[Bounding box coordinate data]

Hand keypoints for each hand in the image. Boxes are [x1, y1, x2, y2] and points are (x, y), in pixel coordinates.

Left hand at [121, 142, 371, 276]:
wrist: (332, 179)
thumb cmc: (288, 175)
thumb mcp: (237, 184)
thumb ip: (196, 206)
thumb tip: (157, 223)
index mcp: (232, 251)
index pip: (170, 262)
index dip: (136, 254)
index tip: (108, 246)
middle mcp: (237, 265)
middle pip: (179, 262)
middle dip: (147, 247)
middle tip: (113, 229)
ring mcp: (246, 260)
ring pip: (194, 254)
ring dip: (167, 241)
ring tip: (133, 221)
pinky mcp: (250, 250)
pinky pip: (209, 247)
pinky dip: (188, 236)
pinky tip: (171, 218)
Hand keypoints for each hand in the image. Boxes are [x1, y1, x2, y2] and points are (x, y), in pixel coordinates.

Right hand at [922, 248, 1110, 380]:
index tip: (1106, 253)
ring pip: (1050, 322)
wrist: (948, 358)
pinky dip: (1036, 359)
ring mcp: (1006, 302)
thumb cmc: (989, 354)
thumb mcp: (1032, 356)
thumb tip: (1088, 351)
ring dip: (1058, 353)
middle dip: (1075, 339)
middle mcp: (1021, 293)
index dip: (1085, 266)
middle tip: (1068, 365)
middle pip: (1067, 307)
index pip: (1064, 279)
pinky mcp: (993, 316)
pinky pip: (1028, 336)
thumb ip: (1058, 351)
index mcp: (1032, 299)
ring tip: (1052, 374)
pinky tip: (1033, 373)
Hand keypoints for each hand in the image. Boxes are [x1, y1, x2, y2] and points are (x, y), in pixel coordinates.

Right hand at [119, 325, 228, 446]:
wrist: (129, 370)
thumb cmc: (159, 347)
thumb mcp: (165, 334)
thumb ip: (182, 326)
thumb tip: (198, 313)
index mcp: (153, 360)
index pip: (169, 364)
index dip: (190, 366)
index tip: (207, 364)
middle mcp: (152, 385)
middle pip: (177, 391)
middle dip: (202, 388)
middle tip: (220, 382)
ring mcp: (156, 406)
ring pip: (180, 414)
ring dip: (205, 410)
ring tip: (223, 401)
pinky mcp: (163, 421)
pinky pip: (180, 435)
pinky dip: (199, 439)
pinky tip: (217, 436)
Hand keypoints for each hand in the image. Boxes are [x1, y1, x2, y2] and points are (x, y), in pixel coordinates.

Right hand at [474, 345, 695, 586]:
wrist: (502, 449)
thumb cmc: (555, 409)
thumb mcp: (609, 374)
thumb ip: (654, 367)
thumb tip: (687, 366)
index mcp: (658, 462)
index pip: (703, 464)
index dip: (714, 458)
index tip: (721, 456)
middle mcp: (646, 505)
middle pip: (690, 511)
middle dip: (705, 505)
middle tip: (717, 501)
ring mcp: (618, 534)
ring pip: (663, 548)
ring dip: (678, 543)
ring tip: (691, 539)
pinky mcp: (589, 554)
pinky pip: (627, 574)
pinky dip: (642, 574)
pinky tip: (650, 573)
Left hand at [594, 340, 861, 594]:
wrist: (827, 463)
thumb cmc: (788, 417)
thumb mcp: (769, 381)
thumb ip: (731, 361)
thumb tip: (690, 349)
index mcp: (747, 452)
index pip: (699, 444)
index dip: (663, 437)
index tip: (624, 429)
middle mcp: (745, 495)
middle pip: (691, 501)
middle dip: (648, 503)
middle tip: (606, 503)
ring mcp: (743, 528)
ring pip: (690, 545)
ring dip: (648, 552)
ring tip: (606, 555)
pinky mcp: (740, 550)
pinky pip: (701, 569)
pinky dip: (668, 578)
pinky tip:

Your assignment: Without changing anything, quote the lines from the top of the data to the line that contains "ring pip: (194, 254)", including that line.

Solution for this exercise:
Hand keypoints for each hand in the image. Boxes are [x1, y1, x2, y2] and points are (x, y), in pixel coordinates.

Left hand at [121, 142, 371, 276]:
wrist: (332, 179)
thumb cmc: (288, 175)
thumb mcp: (237, 184)
thumb ip: (196, 206)
thumb tip: (157, 223)
index mcp: (232, 251)
index pip: (170, 262)
index dip: (136, 254)
index tip: (108, 246)
middle mcp: (237, 265)
middle pip: (179, 262)
middle dip: (147, 247)
middle tip: (113, 229)
ring mcp: (246, 260)
ring pip: (194, 254)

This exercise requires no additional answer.